Robust Copy Number Alteration Detection (RCNA)

RCNA is an R package used to detect the copy number alterations from the targeted panel sequencing data without matched controls.

Introduction

Copy number alteration (CNA) is a kind of mutation widely observed across a variety of tumor types. Recurrent CNAs in cancer cells have been identified as an important factor in cancer development, and somatic CNAs promote the development and progression of cancers by altering the gene expression levels. Sequencing of a panel of targeted genes is common for cancer research given the relatively low cost compared with whole genome sequencing and whole exome sequencing. However, detecting CNAs from targeted sequencing remains a challenge due to the limited breadth of the coverage and capture bias in different targeted regions. Here we describe a new method for robust method for copy number alteration (CNA) detection that is specially designed to detect CNAs from targeted sequencing of tumor samples without matched controls. In this method, sequencing coverage bias caused by GC content were corrected before CNA detection to eliminate the different performance on regions from different genes. This method was based on sequencing coverage data at base level that enable it to detect CNAs in small scale (e.g. exon level), and can be applied to the targeted sequencing dataset with a small number of gene panels.

Installation

For now this package is only offered through the GitHub page, pending further acceptance from CRAN or other repositories

You may install RCNA from CRAN using the following command:

install.packages("RCNA")

You may also install RCNA using devtools:

devtools::install_github("repo")`

Tutorial

This package contains tools to

In order to run RCNA you must have a sequence file that specifies position, base, and coverage, as well as an annotation file containing genes and their associated genomic intervals.
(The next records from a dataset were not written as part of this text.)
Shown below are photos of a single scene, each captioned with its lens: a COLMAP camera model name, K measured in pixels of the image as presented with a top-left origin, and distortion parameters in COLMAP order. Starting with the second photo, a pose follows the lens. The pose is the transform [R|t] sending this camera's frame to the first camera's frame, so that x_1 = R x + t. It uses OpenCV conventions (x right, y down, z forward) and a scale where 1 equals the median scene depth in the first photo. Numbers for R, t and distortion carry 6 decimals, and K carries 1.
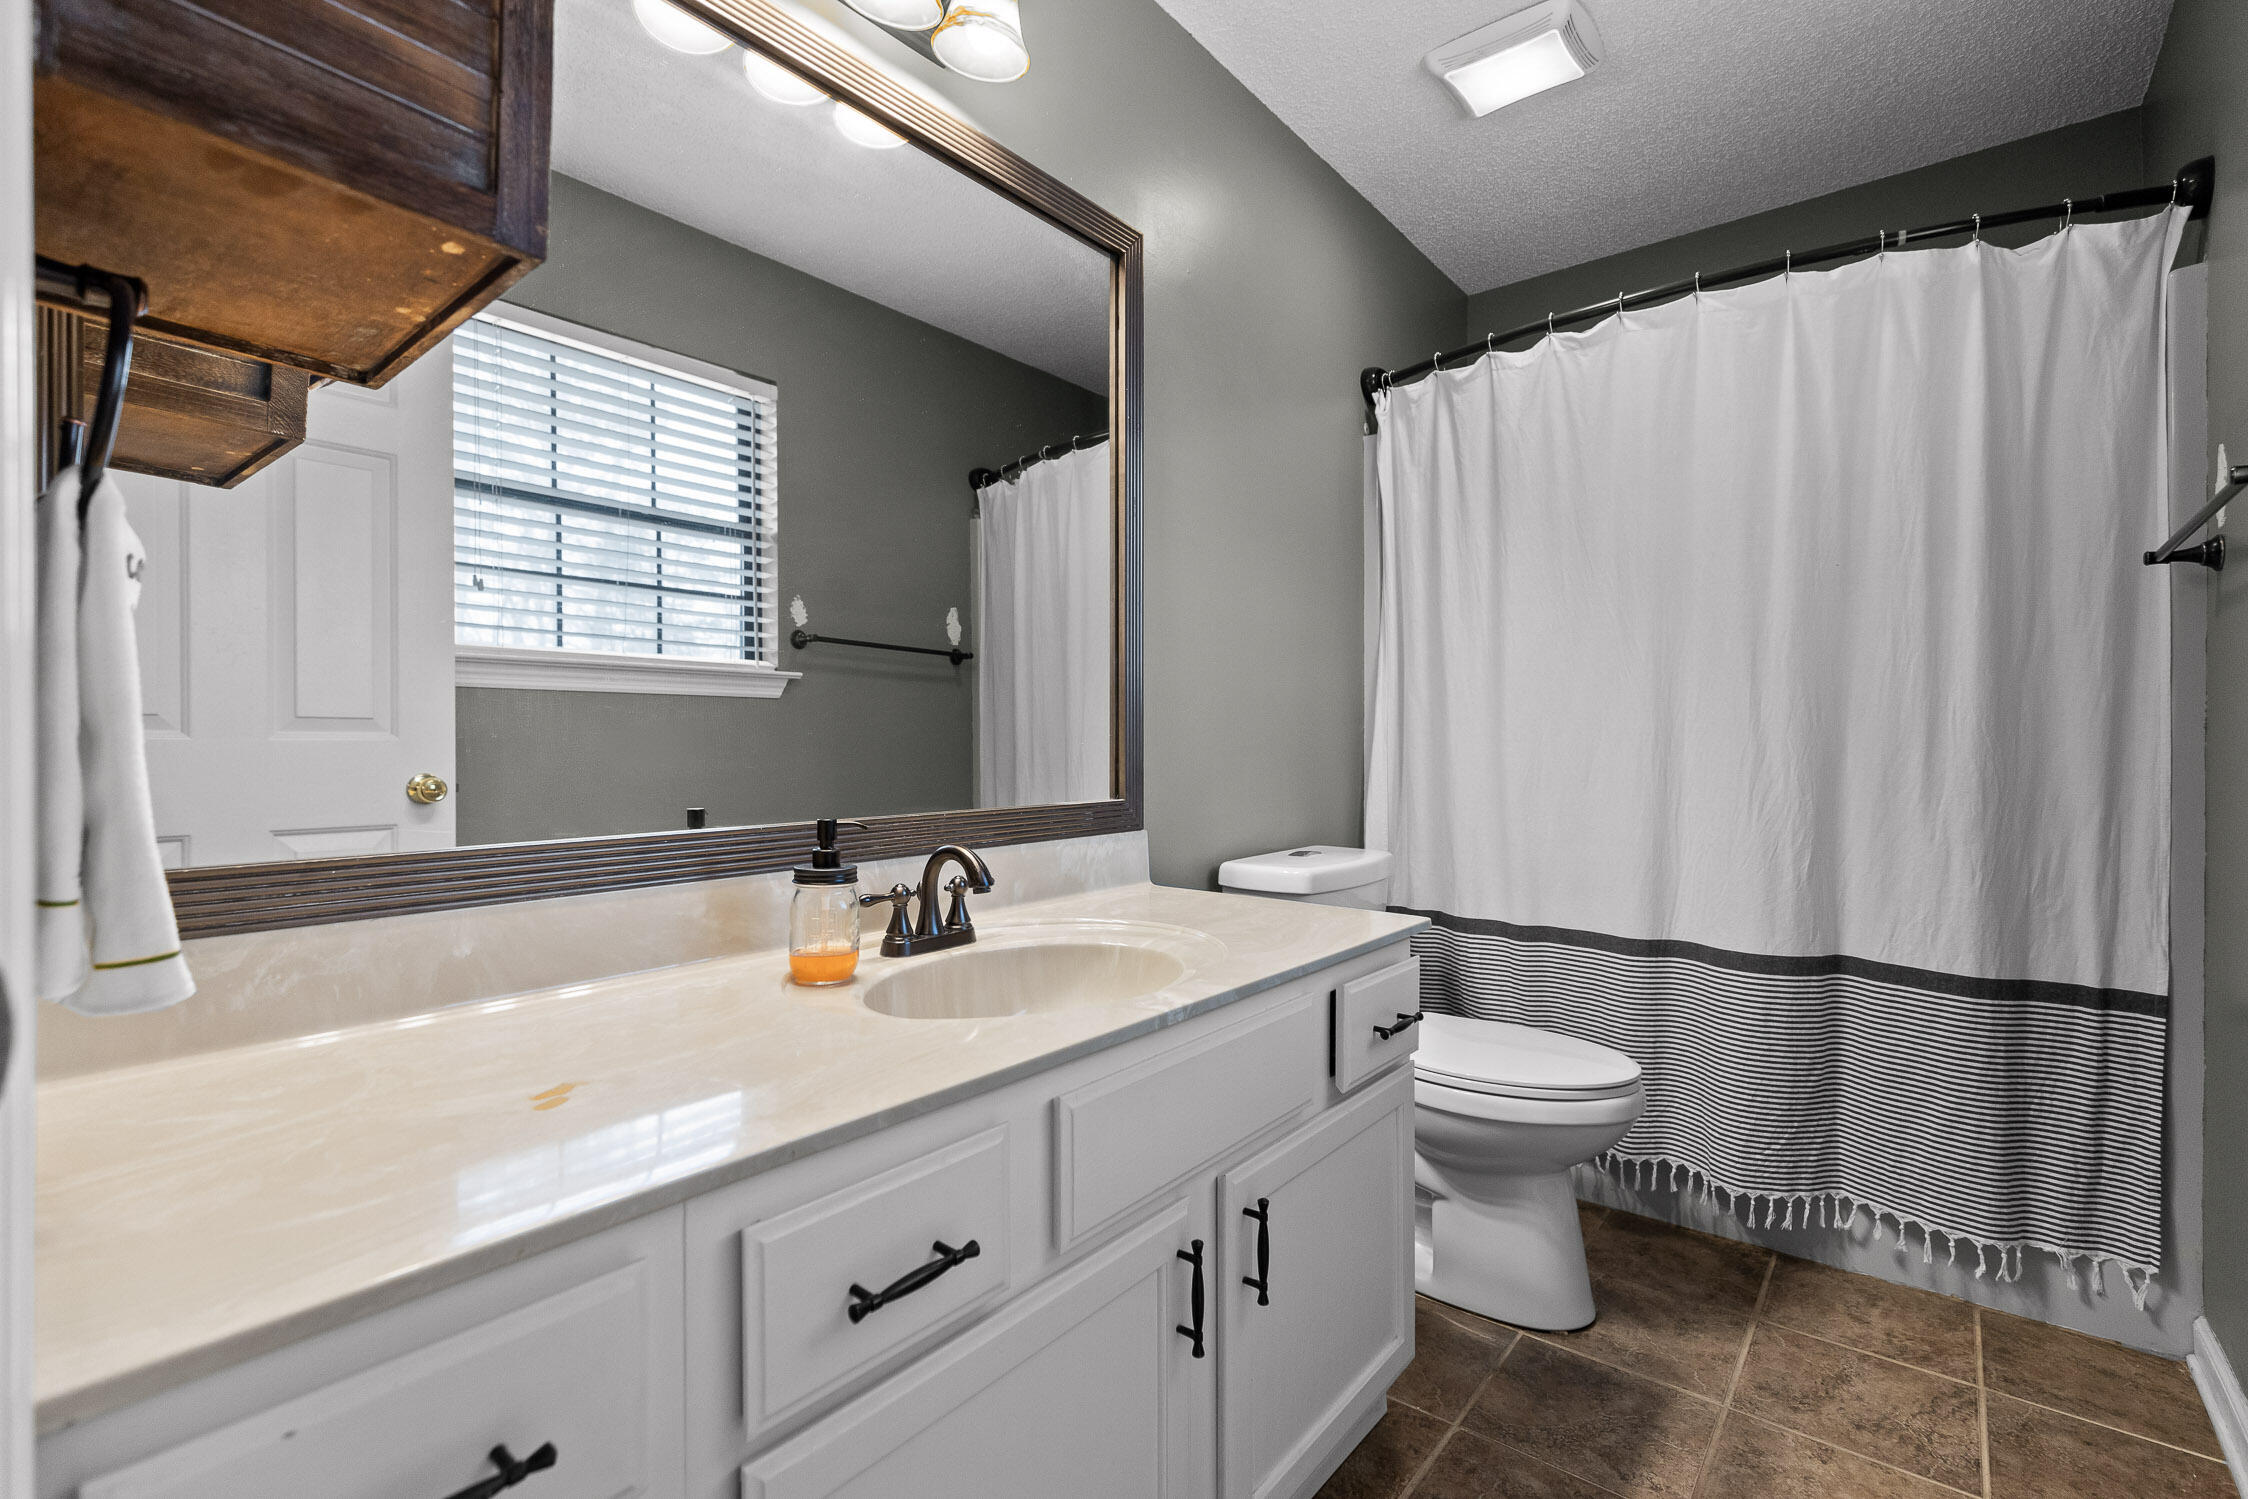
lens RADIAL K [[1001.2, 0, 1122.8], [0, 1001.2, 742.5], [0, 0, 1]] dist [0.002658, 0.000294]
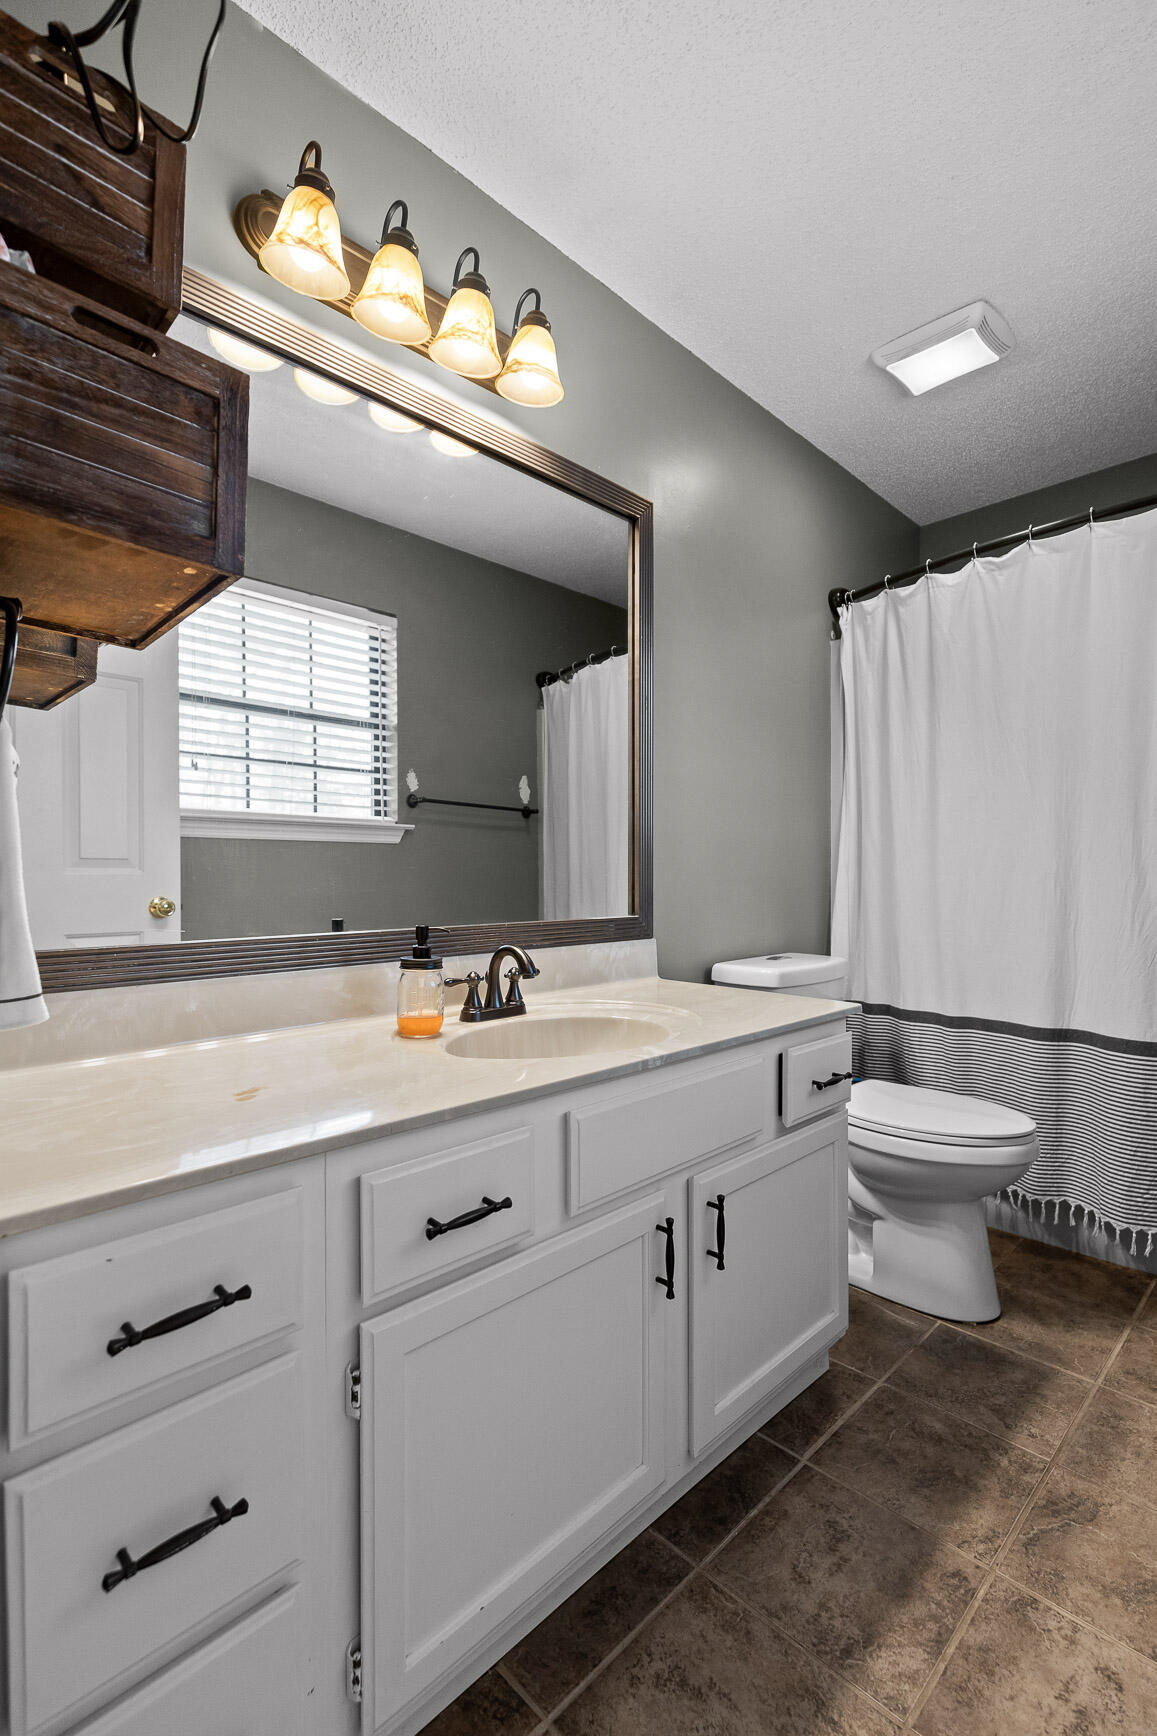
lens RADIAL K [[793.1, 0, 585.3], [0, 793.1, 878.3], [0, 0, 1]] dist [0.007525, -0.001230]
pose [[0.994157, -0.000063, -0.107941, 0.053580], [0.000148, 1.000000, 0.000783, 0.004624], [0.107941, -0.000795, 0.994157, -0.103822]]
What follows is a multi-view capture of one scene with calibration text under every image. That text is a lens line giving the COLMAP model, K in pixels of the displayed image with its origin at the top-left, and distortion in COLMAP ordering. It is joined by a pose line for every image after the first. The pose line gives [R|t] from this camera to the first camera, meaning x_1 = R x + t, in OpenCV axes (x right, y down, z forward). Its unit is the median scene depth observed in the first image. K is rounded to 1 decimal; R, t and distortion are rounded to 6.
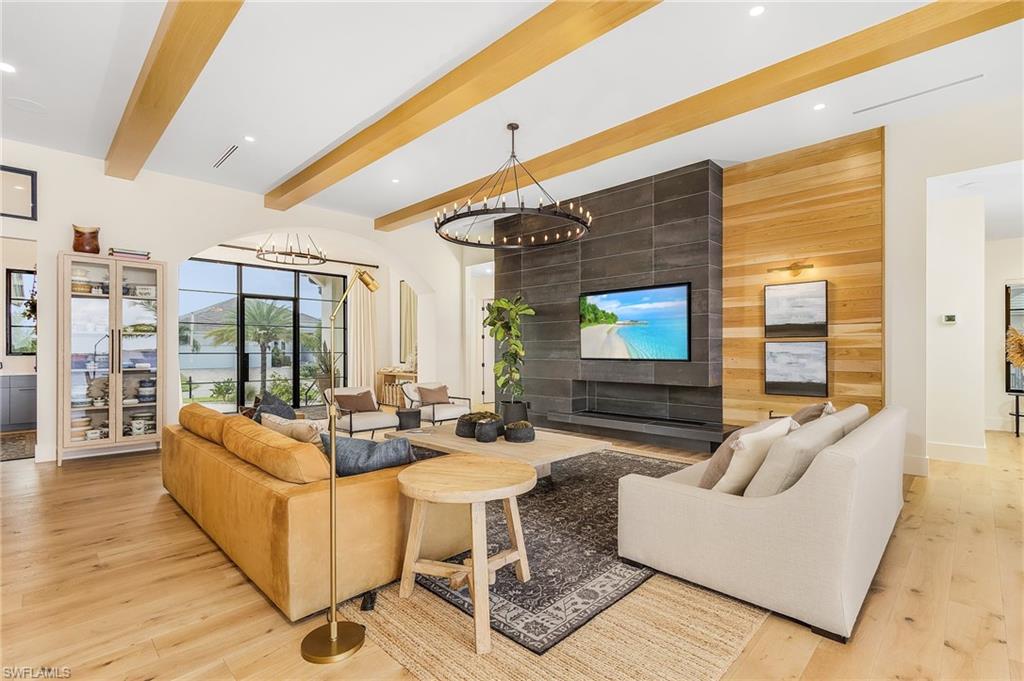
lens RADIAL K [[466.5, 0, 516.8], [0, 466.5, 345.9], [0, 0, 1]] dist [0.018275, -0.000166]
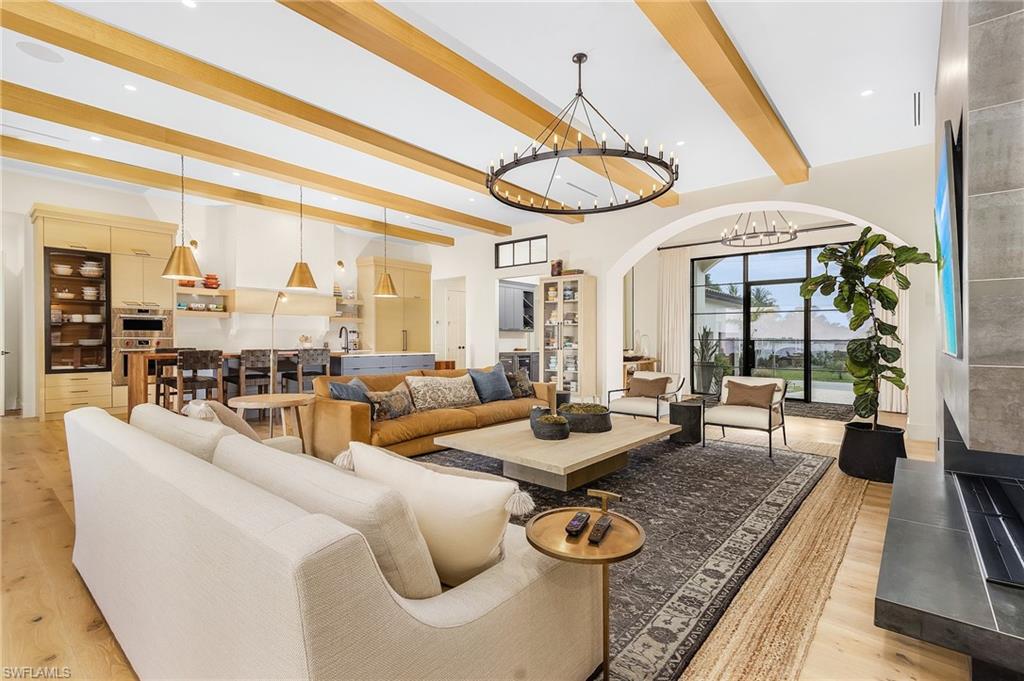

Examples of these files can be found in the vignette.

The general workflow typically looks like

correct_gc_bias() -> estimate_nkr() -> estimate_feature_score()

This series of commands will run the RCNA workflow for determining significant CNA after correcting for GC-content bias in coverage. The resulting tables will be in tab.gz format and can be found in their respective folders. For more details on the proper execution of the workflow, see each individual functions’ help (?<function-name>) and the vignette included in this package.